### [Activity]
In the listing that follows, the lines starting at the one containing "MOBILHOME 2 personnes" and ending at the one containing "t 02 7529 12251" are to be returned exactly, both boundary lines included, and no others.

### [Exercise data]
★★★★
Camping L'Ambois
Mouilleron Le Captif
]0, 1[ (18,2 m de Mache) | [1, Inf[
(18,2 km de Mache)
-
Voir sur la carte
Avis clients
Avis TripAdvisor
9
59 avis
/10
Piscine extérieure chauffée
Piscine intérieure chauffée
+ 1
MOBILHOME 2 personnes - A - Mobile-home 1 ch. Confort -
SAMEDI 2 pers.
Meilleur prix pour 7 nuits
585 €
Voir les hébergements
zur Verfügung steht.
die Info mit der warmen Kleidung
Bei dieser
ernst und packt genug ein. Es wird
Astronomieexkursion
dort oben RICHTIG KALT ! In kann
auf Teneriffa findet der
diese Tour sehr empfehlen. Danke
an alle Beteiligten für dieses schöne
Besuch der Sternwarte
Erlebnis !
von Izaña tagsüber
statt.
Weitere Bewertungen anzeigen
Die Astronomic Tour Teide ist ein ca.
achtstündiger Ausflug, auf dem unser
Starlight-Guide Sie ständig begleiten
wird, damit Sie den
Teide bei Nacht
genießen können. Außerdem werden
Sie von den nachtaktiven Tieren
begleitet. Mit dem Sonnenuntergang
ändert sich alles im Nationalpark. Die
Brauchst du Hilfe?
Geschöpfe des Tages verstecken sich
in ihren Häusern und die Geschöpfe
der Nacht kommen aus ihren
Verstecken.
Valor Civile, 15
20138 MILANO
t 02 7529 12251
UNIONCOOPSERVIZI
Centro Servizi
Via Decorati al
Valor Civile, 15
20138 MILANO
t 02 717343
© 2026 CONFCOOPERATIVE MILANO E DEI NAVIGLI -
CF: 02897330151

### [Reply to the exercise]
MOBILHOME 2 personnes - A - Mobile-home 1 ch. Confort -
SAMEDI 2 pers.
Meilleur prix pour 7 nuits
585 €
Voir les hébergements
zur Verfügung steht.
die Info mit der warmen Kleidung
Bei dieser
ernst und packt genug ein. Es wird
Astronomieexkursion
dort oben RICHTIG KALT ! In kann
auf Teneriffa findet der
diese Tour sehr empfehlen. Danke
an alle Beteiligten für dieses schöne
Besuch der Sternwarte
Erlebnis !
von Izaña tagsüber
statt.
Weitere Bewertungen anzeigen
Die Astronomic Tour Teide ist ein ca.
achtstündiger Ausflug, auf dem unser
Starlight-Guide Sie ständig begleiten
wird, damit Sie den
Teide bei Nacht
genießen können. Außerdem werden
Sie von den nachtaktiven Tieren
begleitet. Mit dem Sonnenuntergang
ändert sich alles im Nationalpark. Die
Brauchst du Hilfe?
Geschöpfe des Tages verstecken sich
in ihren Häusern und die Geschöpfe
der Nacht kommen aus ihren
Verstecken.
Valor Civile, 15
20138 MILANO
t 02 7529 12251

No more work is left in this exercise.